By Lyle Vasser
This is our Ziroli B-25 with 101″ wingspan. My father, Robert Vasser, built the model, and I painted and added the detail work. I also fly the plane. (He likes to say he is the “builder” and I”m the “crasher”). My dad declared that if we build this plane it had to have the Indian on the tail and a naked woman on the nose. (Sometimes I wonder about Dad). I found the perfect aircraft that satisfied dad’s criteria: “Miss B Havin”. This was a B-25 that was active in the South Pacific during WWII.
33 lbs. weight
2 Zenoah G-26 engines (which are plenty of power, I usually fly at half to quarter throttle)
Painted with Latex paint, there are no decals on the aircraft. Everything is hand painted.
Full cockpit, nose area, tail gunner area, and gun turret.
With a subject picked out, I really wanted this aircraft to look like it was on the front lines, with weathering, coral dust, flaking paint, and gun blasts on the side. I also saw several WWII photos of the B-25 that showed details I had never seen modeled before; mechanics footprints on the wings and exhaust residue extending back behind the engines that turned the olive drab almost white. I thought that would really help “tell the story” of what these aircraft with their brave crews went through during the war.
When I painted the exhaust and faded olive drab along the top of the wing, I just thought it looked cool. Later at an air show, I was told by an old B-25 pilot, that I really paid a complement to the pilots of that airplane by painting the wing that way. He said you could pick out the “hot shot” pilots in the squadron because they knew how to lean out the engines correctly, which made a hotter exhaust that “cooked” the olive drab to a light tan.
This aircraft actually started a great side business for me. When other RC pilots saw the plane, they wanted to know where I got the pilots. I said I made them myself. After several requests for pilots for their bombers. I started up Best Pilots. I now have 5 different pilot figures and sell them worldwide.

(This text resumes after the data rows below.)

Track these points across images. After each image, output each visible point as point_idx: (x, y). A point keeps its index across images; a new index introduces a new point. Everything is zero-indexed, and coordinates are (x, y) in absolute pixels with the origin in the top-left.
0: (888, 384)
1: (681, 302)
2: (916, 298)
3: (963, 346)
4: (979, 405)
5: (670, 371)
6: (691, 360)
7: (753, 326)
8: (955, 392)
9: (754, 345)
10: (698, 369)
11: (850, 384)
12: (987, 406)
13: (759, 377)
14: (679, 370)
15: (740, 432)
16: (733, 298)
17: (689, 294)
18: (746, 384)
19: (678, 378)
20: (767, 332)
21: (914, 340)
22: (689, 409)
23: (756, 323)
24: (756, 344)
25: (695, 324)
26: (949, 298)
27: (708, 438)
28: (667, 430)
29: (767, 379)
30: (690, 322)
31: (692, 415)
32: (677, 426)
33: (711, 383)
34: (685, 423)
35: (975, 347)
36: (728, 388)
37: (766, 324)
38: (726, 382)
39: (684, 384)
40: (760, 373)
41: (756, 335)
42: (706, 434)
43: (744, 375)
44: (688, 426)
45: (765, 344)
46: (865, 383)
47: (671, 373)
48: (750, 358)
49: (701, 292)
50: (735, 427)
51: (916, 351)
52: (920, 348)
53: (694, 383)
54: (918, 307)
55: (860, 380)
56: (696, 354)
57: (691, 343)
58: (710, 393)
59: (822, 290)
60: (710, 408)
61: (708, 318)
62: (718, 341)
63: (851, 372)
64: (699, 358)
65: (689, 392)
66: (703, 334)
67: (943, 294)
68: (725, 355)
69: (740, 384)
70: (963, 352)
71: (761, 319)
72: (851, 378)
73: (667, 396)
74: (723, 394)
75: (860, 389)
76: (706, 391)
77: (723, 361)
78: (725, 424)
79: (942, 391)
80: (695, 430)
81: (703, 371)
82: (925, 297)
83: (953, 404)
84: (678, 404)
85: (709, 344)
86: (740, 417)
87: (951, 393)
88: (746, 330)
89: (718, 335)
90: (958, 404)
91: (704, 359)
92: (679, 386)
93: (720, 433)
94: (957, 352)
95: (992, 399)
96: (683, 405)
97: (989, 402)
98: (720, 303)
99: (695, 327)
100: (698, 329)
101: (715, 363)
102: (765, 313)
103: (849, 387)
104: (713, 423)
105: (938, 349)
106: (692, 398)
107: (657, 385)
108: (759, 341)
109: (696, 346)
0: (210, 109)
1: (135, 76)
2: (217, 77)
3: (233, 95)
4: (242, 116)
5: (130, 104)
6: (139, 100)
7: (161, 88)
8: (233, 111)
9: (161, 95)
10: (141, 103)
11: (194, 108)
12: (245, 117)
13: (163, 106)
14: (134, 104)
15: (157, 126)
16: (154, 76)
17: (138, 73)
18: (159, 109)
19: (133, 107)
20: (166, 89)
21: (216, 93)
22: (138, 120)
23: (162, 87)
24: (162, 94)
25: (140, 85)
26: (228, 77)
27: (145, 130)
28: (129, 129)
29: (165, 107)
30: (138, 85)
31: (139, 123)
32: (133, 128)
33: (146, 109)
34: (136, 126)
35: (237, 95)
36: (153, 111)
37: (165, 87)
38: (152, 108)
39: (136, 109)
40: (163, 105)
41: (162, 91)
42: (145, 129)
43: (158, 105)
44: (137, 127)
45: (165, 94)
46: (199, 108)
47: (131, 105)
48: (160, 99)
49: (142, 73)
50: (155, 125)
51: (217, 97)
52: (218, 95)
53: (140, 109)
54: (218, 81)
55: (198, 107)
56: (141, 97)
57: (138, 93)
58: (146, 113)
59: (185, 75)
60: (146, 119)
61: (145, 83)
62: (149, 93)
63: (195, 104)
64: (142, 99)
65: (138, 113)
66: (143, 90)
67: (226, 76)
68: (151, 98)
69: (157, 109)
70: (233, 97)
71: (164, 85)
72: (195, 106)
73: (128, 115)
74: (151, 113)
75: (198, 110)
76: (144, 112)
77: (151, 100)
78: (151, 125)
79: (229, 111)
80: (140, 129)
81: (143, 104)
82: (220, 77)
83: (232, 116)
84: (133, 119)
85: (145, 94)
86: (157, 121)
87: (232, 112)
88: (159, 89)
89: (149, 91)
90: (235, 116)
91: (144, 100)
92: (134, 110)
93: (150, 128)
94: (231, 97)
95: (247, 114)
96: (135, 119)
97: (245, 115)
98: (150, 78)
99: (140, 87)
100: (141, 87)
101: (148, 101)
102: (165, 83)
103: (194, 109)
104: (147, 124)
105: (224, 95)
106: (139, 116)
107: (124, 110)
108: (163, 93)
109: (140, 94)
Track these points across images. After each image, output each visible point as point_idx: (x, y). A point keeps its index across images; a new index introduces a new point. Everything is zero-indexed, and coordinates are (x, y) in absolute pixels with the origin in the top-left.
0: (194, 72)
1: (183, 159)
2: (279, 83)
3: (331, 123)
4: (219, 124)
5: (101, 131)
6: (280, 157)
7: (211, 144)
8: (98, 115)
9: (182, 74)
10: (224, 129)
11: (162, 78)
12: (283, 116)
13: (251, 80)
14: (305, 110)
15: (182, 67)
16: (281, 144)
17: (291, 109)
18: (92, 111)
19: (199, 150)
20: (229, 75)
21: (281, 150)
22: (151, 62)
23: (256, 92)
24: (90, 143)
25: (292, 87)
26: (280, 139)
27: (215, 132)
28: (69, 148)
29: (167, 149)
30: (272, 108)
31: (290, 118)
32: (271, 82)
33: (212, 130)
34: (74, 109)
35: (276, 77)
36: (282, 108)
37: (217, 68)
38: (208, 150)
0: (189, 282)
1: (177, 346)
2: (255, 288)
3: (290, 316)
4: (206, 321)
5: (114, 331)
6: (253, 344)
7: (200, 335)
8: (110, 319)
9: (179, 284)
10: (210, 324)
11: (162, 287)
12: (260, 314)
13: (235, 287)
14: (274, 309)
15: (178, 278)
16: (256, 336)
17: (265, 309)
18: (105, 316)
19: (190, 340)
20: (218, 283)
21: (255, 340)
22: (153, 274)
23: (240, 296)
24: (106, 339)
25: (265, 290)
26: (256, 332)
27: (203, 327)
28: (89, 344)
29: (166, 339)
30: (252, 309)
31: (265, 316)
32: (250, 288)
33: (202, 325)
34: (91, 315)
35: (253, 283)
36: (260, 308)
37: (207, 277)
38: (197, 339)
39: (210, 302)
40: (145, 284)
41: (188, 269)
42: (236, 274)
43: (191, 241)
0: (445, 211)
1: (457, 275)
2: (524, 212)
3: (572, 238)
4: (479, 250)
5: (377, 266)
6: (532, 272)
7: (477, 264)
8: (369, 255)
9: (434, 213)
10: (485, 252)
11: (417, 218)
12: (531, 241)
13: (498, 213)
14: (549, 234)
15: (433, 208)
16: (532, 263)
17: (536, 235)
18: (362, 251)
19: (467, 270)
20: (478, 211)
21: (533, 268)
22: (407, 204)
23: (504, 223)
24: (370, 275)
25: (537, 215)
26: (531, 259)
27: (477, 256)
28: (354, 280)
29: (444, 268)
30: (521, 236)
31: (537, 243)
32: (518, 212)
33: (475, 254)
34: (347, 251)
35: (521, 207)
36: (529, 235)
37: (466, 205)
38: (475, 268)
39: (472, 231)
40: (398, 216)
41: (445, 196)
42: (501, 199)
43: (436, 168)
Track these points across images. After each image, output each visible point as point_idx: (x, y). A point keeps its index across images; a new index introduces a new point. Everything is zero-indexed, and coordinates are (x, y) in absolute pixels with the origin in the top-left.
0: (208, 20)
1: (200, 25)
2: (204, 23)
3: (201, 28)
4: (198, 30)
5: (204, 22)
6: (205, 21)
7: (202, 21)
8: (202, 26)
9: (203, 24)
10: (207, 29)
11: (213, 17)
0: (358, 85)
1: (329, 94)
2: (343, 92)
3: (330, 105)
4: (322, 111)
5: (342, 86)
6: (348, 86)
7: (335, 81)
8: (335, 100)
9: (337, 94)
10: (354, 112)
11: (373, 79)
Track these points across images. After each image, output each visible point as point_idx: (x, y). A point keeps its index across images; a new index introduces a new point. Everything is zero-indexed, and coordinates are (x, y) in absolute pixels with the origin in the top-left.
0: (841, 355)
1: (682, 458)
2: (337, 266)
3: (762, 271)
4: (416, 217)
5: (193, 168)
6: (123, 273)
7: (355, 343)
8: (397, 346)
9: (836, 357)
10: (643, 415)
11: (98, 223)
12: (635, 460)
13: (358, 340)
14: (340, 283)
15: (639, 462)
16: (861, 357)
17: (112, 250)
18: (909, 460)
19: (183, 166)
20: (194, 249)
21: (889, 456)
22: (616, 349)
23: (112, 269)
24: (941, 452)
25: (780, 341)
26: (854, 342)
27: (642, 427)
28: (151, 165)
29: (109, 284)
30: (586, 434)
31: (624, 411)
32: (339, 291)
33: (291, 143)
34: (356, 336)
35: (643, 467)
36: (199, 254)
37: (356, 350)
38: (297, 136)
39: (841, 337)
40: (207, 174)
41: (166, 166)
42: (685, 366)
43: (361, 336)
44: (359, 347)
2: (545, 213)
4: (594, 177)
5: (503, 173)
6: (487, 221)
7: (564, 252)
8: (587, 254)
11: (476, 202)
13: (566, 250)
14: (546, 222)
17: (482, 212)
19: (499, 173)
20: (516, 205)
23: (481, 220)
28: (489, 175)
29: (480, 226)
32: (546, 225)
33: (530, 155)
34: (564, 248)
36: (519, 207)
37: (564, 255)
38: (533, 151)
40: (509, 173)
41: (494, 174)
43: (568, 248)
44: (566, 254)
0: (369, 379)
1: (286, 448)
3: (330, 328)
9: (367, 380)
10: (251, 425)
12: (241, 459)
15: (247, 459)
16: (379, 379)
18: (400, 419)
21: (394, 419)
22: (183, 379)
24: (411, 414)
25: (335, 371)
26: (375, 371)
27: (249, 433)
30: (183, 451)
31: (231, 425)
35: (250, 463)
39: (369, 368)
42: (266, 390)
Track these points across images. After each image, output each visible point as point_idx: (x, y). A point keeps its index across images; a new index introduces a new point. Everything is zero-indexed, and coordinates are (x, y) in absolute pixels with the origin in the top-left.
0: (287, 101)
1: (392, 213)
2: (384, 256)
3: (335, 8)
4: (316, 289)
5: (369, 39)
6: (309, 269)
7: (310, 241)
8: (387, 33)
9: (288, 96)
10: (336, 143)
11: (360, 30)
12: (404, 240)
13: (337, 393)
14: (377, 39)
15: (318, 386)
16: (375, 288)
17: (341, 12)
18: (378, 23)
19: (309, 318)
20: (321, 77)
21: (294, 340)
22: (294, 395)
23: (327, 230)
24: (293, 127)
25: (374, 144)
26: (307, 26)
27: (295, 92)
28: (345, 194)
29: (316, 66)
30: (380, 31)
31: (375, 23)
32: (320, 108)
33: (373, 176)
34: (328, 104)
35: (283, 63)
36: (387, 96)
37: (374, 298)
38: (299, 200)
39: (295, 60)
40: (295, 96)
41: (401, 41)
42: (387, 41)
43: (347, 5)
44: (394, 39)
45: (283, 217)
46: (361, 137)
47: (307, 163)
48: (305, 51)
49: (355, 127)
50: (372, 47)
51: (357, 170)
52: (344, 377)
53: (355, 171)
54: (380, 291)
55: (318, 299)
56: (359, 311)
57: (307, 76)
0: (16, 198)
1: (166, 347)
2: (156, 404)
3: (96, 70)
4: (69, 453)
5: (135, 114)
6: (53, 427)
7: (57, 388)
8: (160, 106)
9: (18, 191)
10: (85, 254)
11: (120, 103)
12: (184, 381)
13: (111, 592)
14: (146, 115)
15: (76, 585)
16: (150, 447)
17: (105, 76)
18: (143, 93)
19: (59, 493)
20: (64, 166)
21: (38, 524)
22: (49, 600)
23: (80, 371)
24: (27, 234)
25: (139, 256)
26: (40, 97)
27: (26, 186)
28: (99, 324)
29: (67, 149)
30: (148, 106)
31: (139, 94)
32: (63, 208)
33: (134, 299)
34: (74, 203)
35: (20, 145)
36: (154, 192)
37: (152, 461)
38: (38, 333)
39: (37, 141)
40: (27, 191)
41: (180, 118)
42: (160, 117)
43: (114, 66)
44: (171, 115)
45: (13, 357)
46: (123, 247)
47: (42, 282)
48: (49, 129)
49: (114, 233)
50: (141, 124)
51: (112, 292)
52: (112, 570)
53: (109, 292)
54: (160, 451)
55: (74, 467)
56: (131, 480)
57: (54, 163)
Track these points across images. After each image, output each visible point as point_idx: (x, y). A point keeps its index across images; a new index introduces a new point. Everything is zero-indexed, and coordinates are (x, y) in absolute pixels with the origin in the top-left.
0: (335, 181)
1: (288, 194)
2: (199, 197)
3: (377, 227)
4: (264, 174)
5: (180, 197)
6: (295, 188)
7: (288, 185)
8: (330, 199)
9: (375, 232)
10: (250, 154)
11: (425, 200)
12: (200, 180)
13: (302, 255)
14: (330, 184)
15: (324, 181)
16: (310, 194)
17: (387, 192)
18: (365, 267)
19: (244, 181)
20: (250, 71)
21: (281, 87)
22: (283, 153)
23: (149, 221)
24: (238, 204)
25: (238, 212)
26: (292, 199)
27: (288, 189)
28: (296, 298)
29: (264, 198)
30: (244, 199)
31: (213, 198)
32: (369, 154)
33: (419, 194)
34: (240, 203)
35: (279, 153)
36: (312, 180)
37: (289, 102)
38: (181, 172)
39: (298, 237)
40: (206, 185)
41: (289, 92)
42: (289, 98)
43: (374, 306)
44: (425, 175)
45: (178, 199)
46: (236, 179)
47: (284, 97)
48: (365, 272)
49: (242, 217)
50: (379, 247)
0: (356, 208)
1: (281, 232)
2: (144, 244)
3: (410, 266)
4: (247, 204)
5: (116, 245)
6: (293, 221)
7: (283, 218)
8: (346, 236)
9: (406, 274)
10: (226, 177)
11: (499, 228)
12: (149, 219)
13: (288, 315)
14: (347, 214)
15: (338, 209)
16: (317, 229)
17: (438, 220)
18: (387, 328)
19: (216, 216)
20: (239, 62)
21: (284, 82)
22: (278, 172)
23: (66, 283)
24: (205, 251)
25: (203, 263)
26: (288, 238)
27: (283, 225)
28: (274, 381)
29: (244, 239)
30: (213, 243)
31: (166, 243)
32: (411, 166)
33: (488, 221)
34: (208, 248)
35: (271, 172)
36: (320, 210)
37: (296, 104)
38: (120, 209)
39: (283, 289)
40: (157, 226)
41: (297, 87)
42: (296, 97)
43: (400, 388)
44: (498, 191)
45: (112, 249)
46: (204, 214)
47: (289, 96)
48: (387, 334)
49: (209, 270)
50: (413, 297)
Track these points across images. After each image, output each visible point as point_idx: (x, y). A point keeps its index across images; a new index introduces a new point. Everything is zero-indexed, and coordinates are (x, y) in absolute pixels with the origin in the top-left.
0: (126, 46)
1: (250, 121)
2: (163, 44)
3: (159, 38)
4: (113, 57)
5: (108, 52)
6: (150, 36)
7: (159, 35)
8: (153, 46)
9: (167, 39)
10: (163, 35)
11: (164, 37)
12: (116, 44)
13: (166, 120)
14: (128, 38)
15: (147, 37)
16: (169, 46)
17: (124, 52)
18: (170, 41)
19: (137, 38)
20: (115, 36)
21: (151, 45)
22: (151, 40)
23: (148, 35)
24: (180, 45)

The plane flies absolutely great. It is one of those models that just does what you think it should. The first flight was the easiest test flight I have ever had. The tricycle gear makes ground handling a breeze. Of course the greatest fear of flying a multi-engine plane is losing an engine – “When one engine fails on a twin-engine air plane, you always have enough power left to get you to the scene of the crash”. With this aircraft that statement just isn’t true. It was during a fly-in at Hat Box field in Muskogee, OK 2010. I was flying formation with Steve Forrest flying a B-17 when I noticed something didn’t sound right. As we came around the corner for a show pass, I noticed the prop on inside of the turn, flipping over and stopping! Oh CRAP! The crowd gasps! I call an emergency. This is when all those when all those one engined B-25s on YouTube auger in!!! Well, I glanced down at the transmitter to visualize where I had the rudder and found I had instinctively compensated for the adverse yaw. Let’s hear it for being trained to coordinate my turns with rudder! Next I remembered the saying with one engine out ” You can turn, you can climb, just don’t do ’em at the same time.” Check. The B-17 is clear, I’ll just continue my turn and bring it around for a landing… when I heard a friend say, “Don’t turn into the dead engine”. Check. I continued flying the plane straight ahead to make a procedure turn, and made an almost perfect landing downwind. It was a “non-event”. The main key to success seemed to be not to overpower the rudders with the one engine.
Even though this model has won many awards, the comment by Colonel Robert E. Thacker,(a famous WWII pilot, Test Pilot, speed record holder and lifelong model aircraft enthusiast), made during his talk at Warbirds Over the Rockies in 2008, was the ultimate award for me. He told the crowd, “This model of Mr. Vasser’s is the best looking model of a B-25 I’ve ever seen.”
(Above) Lyle’s Pilot Figures created for his B-25 project.
Dry brushing brings out raised areas of detail and mimics highlighting and fading. Washes brings out recessed areas of details and mimics shadows. Dry brush = light; Washes = shadow. To finish the helmet, you can lightly dry brush a bit of Light Tan on the seams and straps that hold on the goggles. This makes those details stand out realistically and adds to a more complex color variation.